- GIVEN RECORDS -

□ □ □

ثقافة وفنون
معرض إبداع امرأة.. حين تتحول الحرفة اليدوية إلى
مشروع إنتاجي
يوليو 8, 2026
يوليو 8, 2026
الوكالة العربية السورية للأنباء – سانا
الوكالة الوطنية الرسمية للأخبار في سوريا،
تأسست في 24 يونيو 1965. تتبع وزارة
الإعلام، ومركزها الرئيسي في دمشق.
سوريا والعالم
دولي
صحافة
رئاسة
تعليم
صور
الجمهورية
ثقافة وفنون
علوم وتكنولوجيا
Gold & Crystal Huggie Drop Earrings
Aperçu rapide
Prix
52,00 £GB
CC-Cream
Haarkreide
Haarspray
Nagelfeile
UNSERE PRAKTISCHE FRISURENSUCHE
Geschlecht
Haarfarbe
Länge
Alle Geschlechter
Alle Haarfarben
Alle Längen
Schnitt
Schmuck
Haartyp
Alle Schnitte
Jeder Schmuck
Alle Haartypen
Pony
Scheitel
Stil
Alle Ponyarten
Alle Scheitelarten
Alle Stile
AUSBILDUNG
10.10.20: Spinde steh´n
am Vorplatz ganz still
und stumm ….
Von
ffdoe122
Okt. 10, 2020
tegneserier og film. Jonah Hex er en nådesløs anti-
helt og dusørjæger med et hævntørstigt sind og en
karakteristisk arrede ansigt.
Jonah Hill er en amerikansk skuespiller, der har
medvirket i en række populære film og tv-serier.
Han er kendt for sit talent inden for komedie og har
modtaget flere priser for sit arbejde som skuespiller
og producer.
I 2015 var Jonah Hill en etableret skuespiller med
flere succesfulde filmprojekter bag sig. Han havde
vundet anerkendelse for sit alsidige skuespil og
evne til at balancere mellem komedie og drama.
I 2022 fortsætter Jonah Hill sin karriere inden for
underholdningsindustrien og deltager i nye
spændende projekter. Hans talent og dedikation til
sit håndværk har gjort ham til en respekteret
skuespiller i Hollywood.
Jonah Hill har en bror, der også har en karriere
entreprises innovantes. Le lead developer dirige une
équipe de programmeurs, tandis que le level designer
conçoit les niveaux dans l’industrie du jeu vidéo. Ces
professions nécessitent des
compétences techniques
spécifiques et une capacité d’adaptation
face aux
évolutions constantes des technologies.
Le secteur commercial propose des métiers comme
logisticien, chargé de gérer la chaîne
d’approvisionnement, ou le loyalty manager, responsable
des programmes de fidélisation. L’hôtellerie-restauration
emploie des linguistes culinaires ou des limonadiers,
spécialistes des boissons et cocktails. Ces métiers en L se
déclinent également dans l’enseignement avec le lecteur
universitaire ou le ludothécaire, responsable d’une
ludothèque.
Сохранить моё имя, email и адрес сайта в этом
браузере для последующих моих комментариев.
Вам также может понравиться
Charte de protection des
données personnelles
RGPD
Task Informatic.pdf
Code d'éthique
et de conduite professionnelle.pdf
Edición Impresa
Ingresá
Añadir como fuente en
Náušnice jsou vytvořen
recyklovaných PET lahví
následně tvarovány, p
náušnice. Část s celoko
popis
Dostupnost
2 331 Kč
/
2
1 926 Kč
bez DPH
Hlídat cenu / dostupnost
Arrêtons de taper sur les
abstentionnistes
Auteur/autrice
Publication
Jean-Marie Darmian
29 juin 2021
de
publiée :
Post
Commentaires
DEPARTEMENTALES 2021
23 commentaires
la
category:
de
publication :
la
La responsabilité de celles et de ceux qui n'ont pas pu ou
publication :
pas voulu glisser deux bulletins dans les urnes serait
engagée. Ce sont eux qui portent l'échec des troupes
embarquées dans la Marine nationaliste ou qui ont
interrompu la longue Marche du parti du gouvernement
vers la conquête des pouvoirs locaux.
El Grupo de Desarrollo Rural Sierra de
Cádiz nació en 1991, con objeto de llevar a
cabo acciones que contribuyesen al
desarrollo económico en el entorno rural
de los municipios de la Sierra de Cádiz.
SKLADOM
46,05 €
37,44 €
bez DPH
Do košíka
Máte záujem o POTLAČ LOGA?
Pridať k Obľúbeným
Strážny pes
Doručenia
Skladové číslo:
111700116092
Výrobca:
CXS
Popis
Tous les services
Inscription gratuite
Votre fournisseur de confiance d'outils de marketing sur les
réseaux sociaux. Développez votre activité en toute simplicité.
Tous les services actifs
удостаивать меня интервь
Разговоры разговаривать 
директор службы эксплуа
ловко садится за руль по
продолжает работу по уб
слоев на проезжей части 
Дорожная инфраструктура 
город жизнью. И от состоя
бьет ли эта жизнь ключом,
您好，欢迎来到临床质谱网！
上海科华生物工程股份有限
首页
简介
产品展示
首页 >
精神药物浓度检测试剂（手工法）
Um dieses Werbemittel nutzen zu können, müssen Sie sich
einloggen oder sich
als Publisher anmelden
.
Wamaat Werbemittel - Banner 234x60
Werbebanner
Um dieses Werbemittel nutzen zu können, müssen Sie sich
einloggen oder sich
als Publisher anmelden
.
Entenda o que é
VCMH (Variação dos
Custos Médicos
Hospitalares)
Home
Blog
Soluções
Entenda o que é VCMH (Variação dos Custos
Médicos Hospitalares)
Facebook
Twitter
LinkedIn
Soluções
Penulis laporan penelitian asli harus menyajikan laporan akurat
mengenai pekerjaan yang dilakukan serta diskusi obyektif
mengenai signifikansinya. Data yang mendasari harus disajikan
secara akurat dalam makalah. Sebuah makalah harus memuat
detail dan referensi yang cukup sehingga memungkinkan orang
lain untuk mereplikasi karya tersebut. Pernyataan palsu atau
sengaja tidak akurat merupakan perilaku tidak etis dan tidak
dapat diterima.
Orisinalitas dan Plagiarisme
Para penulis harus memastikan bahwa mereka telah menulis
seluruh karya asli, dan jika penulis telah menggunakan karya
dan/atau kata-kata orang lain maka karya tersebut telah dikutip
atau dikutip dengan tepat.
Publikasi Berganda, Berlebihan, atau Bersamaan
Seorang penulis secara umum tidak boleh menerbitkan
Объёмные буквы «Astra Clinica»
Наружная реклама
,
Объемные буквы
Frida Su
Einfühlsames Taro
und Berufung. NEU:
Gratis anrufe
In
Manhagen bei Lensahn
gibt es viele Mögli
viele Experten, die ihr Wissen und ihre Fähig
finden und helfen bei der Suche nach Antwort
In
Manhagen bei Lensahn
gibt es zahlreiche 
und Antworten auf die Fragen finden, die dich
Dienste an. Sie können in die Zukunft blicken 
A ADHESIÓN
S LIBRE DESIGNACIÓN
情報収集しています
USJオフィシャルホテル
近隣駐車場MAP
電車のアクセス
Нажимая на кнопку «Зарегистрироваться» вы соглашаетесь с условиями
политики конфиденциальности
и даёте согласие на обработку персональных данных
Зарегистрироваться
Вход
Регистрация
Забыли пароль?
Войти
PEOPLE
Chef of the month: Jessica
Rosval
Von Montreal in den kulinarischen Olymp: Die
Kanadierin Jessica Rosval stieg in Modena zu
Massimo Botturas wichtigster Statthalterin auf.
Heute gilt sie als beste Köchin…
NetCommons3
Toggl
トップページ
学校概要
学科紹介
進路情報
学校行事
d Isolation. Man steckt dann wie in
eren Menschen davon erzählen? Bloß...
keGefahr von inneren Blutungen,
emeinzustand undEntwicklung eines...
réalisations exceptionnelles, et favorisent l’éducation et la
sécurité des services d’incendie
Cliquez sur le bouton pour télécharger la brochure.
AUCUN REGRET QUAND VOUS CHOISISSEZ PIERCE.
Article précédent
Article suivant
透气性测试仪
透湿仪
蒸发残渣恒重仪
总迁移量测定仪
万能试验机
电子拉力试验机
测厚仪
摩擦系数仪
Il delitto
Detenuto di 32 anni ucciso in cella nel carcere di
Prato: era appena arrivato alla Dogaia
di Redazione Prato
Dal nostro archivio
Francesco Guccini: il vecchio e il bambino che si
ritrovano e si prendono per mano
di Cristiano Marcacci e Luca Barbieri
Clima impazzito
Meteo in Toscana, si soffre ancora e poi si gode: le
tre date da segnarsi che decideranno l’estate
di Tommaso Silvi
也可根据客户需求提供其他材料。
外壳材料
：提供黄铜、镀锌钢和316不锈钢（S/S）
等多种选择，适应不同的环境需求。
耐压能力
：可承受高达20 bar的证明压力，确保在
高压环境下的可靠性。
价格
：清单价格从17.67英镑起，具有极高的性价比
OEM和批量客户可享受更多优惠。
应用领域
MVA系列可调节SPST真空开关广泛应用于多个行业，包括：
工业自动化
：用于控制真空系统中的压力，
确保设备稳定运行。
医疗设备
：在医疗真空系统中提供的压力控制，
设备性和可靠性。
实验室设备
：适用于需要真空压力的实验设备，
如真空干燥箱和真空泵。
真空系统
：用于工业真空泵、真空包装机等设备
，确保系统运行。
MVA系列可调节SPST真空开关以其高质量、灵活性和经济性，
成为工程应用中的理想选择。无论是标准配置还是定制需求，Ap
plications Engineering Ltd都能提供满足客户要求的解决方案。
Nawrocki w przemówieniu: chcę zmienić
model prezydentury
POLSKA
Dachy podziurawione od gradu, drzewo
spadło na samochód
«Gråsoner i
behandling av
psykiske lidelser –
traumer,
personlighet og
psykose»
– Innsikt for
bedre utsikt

□ □ □

- TRY IT -
Copy range, inclusive: the line holding "náušnice. Část s celoko" to the line holding "Inscription gratuite". Reproduce exactly those lines of the records above and no others.

- ANSWER TO THE PROBLEM -
náušnice. Část s celoko
popis
Dostupnost
2 331 Kč
/
2
1 926 Kč
bez DPH
Hlídat cenu / dostupnost
Arrêtons de taper sur les
abstentionnistes
Auteur/autrice
Publication
Jean-Marie Darmian
29 juin 2021
de
publiée :
Post
Commentaires
DEPARTEMENTALES 2021
23 commentaires
la
category:
de
publication :
la
La responsabilité de celles et de ceux qui n'ont pas pu ou
publication :
pas voulu glisser deux bulletins dans les urnes serait
engagée. Ce sont eux qui portent l'échec des troupes
embarquées dans la Marine nationaliste ou qui ont
interrompu la longue Marche du parti du gouvernement
vers la conquête des pouvoirs locaux.
El Grupo de Desarrollo Rural Sierra de
Cádiz nació en 1991, con objeto de llevar a
cabo acciones que contribuyesen al
desarrollo económico en el entorno rural
de los municipios de la Sierra de Cádiz.
SKLADOM
46,05 €
37,44 €
bez DPH
Do košíka
Máte záujem o POTLAČ LOGA?
Pridať k Obľúbeným
Strážny pes
Doručenia
Skladové číslo:
111700116092
Výrobca:
CXS
Popis
Tous les services
Inscription gratuite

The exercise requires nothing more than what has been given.